EXERCISE -
Find the word "xxxx" in the records and copy every line where it occurs.
═════ MATERIAL FOR THIS TASK
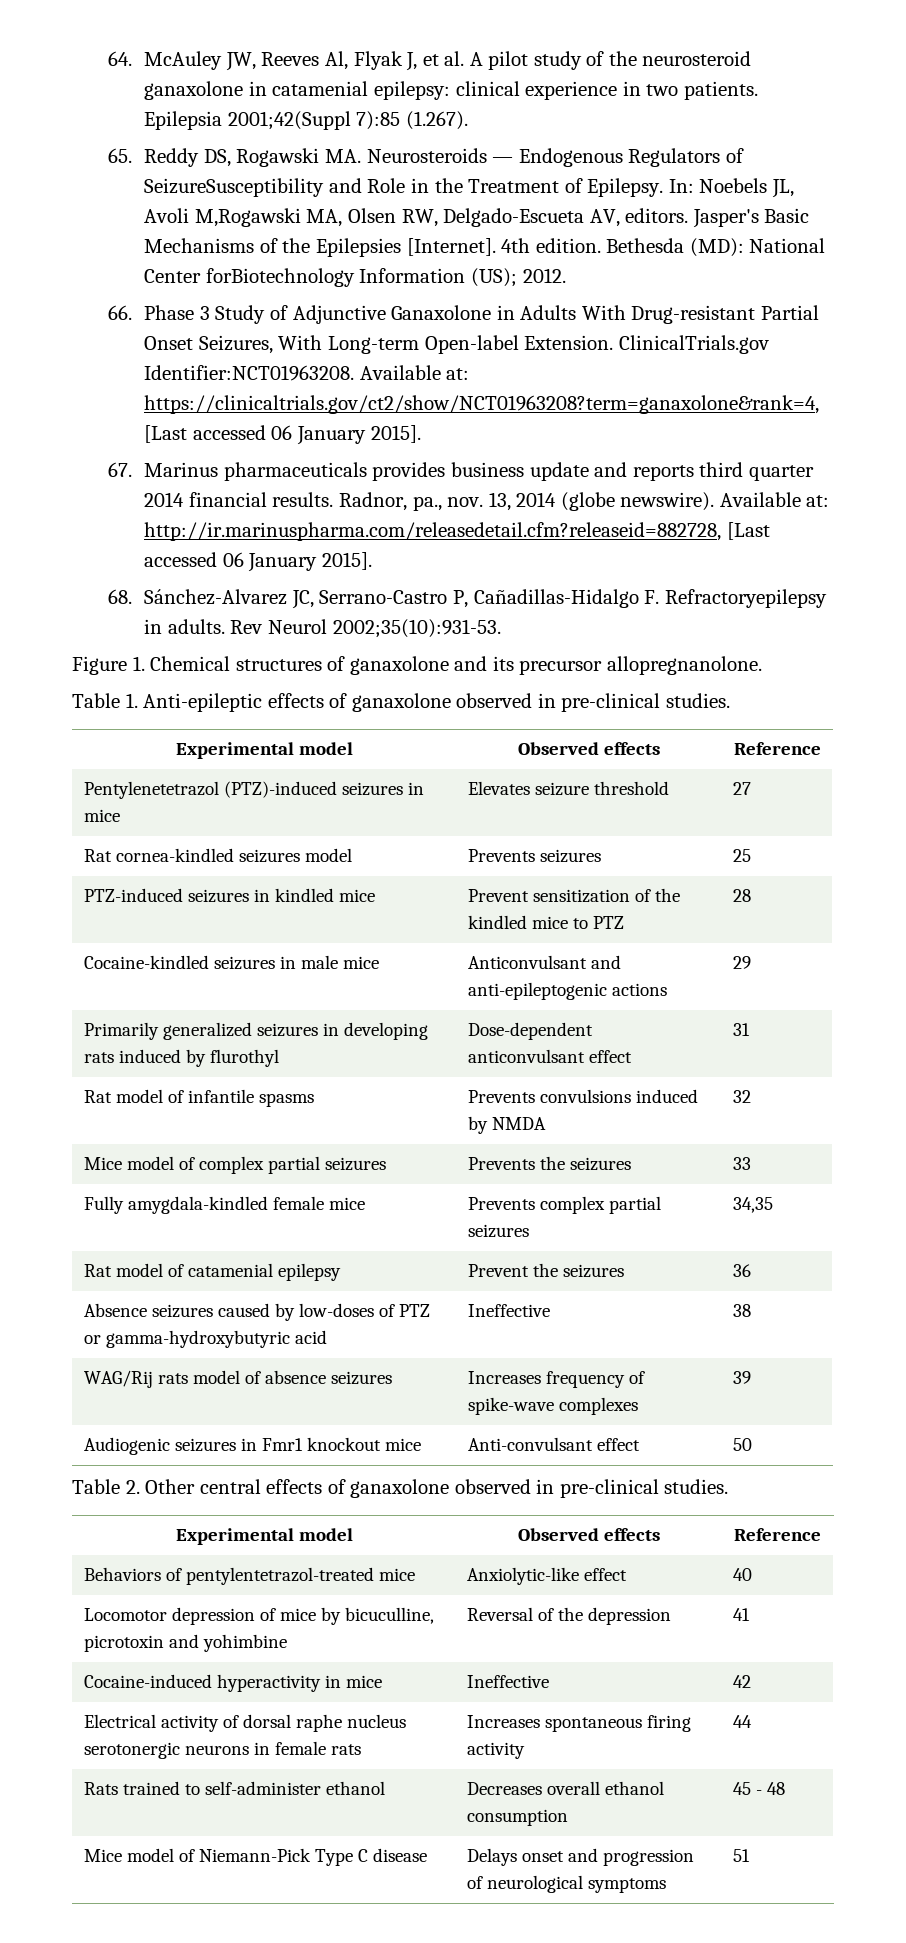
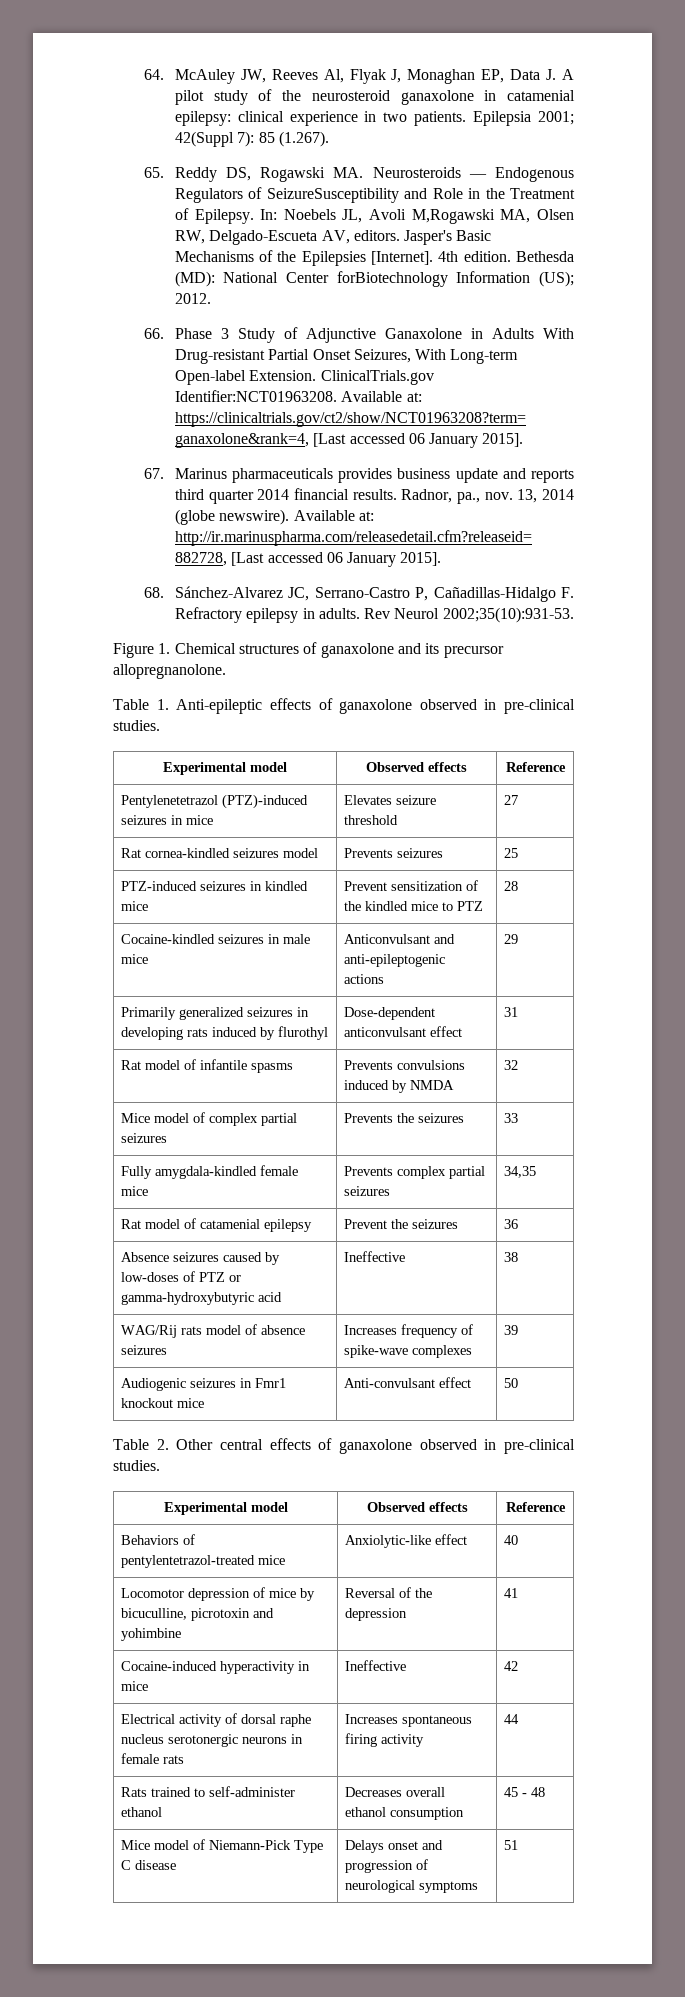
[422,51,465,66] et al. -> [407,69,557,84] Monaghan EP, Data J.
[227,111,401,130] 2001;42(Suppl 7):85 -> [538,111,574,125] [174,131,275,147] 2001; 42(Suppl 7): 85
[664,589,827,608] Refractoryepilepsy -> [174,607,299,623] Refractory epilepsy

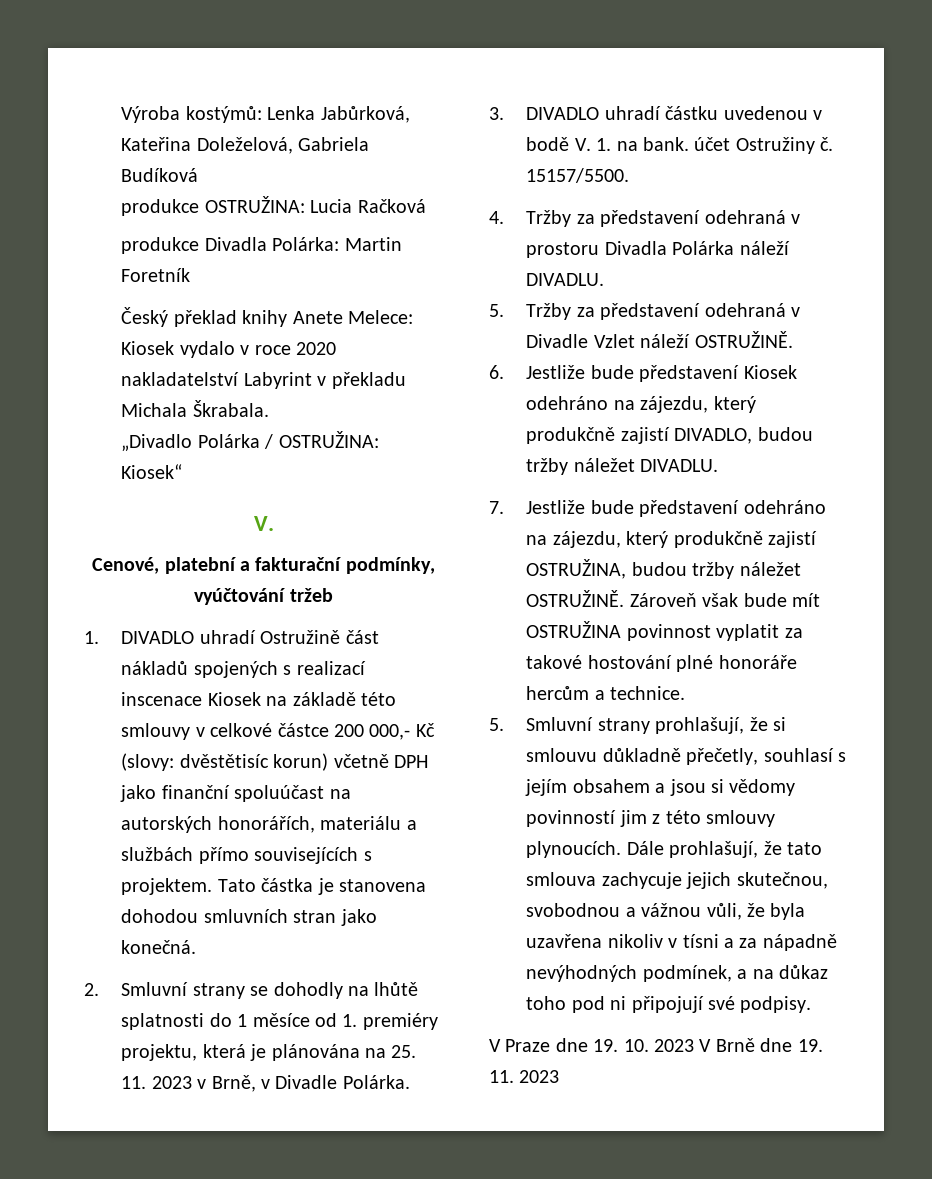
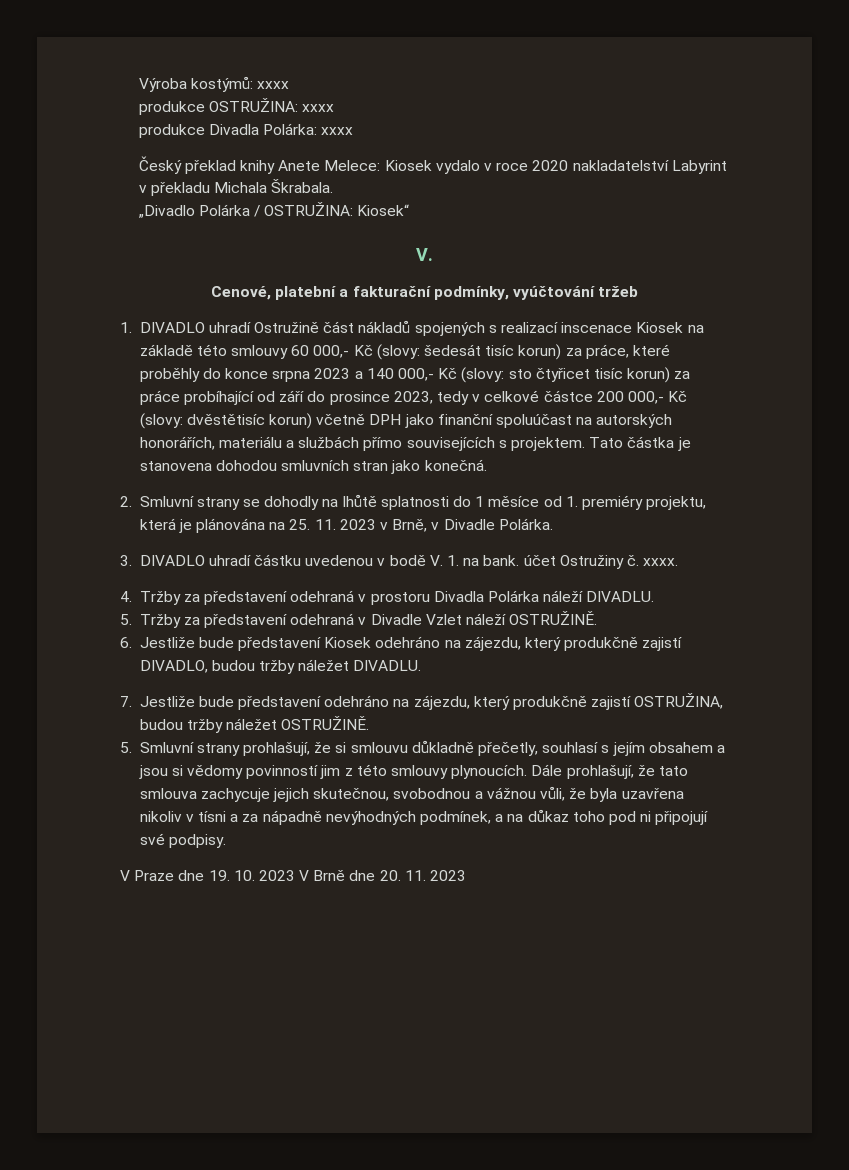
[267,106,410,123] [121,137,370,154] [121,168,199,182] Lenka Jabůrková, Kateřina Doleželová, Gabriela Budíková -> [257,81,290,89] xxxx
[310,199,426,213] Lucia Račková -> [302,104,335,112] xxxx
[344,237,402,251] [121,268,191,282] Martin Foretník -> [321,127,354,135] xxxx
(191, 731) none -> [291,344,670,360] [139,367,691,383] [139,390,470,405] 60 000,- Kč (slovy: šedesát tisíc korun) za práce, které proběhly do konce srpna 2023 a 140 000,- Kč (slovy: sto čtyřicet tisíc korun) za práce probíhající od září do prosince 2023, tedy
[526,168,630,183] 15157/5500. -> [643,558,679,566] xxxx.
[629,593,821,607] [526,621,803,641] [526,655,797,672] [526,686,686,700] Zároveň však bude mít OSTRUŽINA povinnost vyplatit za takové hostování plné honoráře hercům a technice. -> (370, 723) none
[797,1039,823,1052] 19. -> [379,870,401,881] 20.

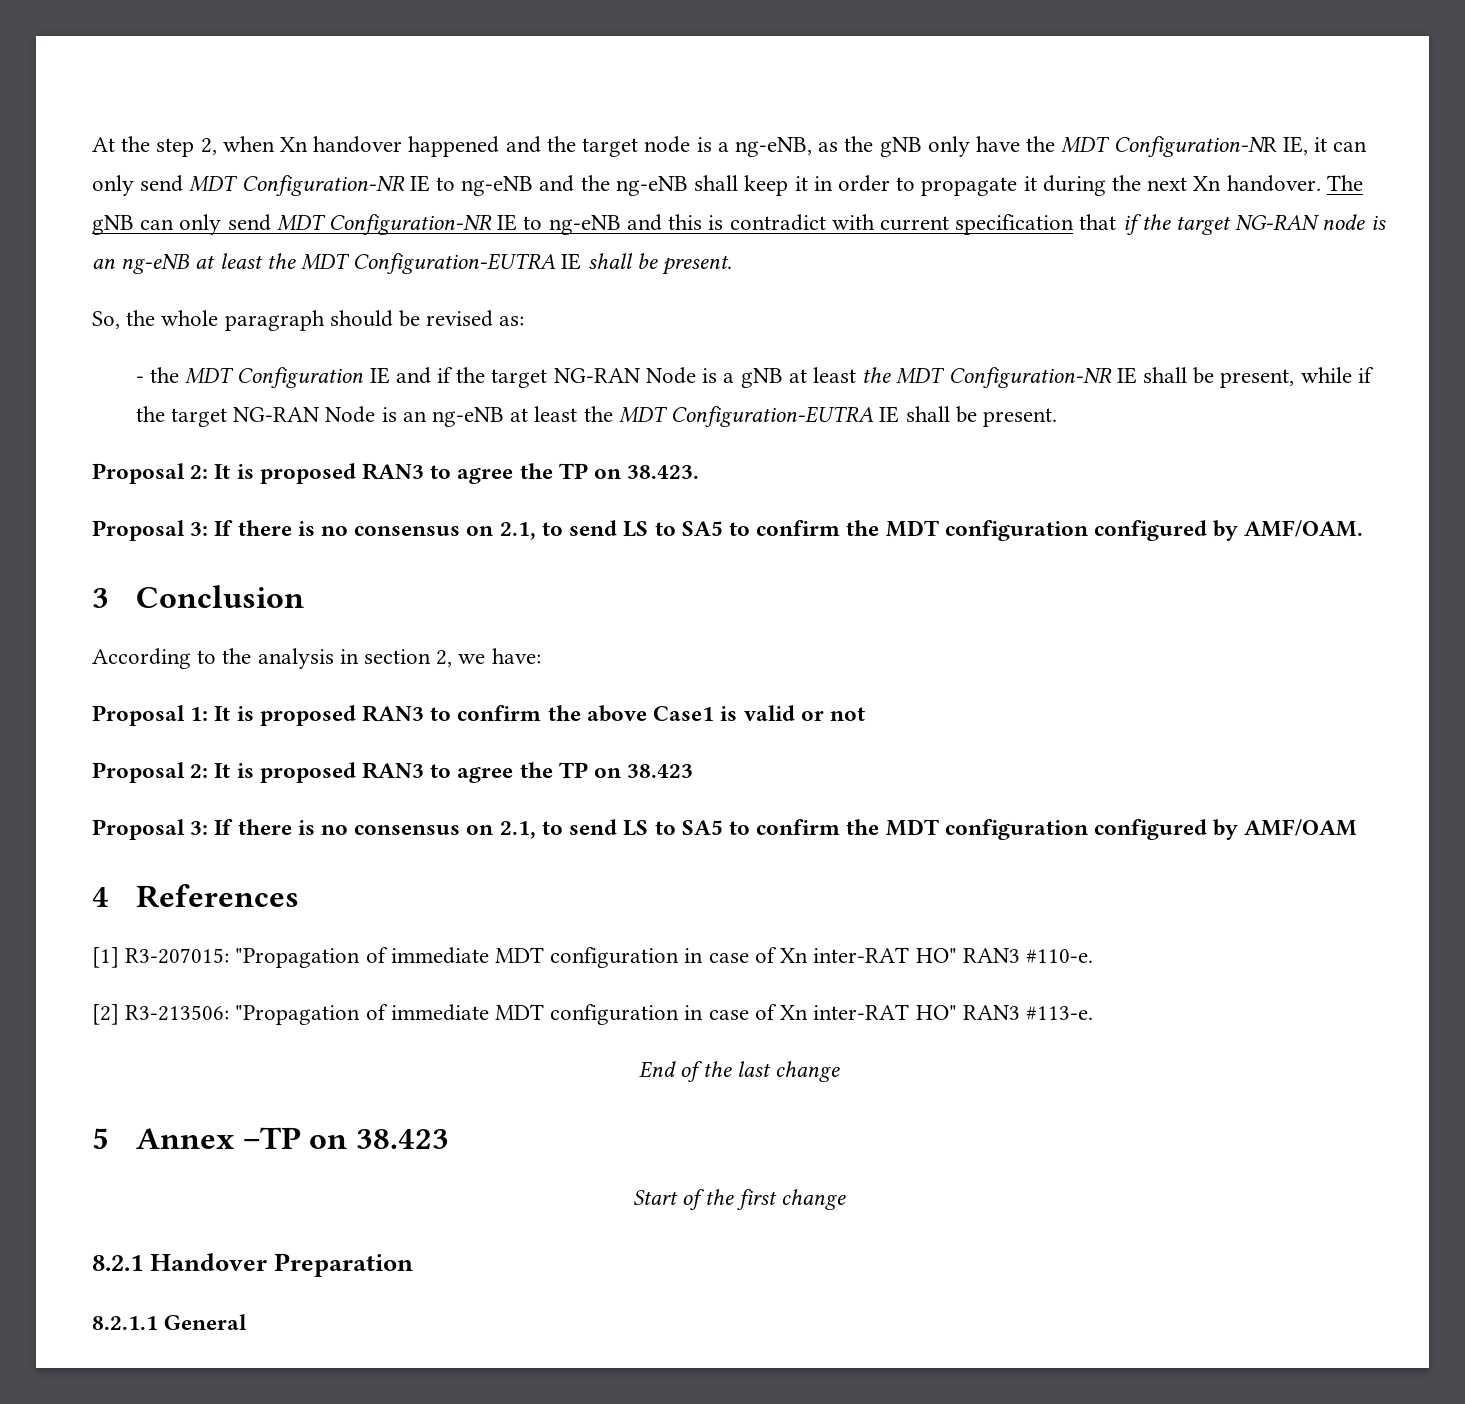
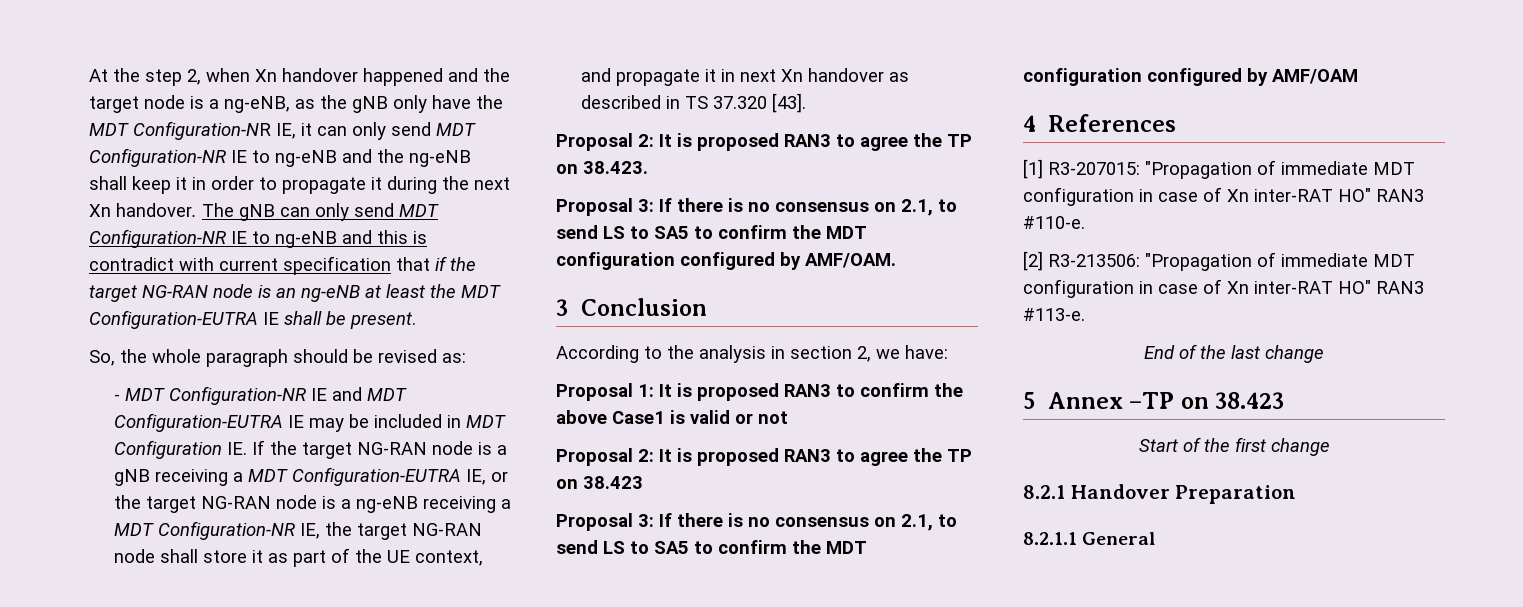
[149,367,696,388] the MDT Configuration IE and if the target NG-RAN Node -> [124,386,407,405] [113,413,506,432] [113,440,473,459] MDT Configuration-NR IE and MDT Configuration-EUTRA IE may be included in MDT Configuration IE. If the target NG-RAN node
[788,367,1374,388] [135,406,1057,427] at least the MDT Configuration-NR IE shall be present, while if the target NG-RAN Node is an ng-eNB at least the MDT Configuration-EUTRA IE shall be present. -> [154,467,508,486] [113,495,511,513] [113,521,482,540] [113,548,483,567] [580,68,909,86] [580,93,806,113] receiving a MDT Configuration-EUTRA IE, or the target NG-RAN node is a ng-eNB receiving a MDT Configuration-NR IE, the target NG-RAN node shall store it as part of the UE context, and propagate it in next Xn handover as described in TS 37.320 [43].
══════════
WRITTEN RESPONSE -
[267,106,410,123] [121,137,370,154] [121,168,199,182] Lenka Jabůrková, Kateřina Doleželová, Gabriela Budíková -> [257,81,290,89] xxxx
[310,199,426,213] Lucia Račková -> [302,104,335,112] xxxx
[344,237,402,251] [121,268,191,282] Martin Foretník -> [321,127,354,135] xxxx
[526,168,630,183] 15157/5500. -> [643,558,679,566] xxxx.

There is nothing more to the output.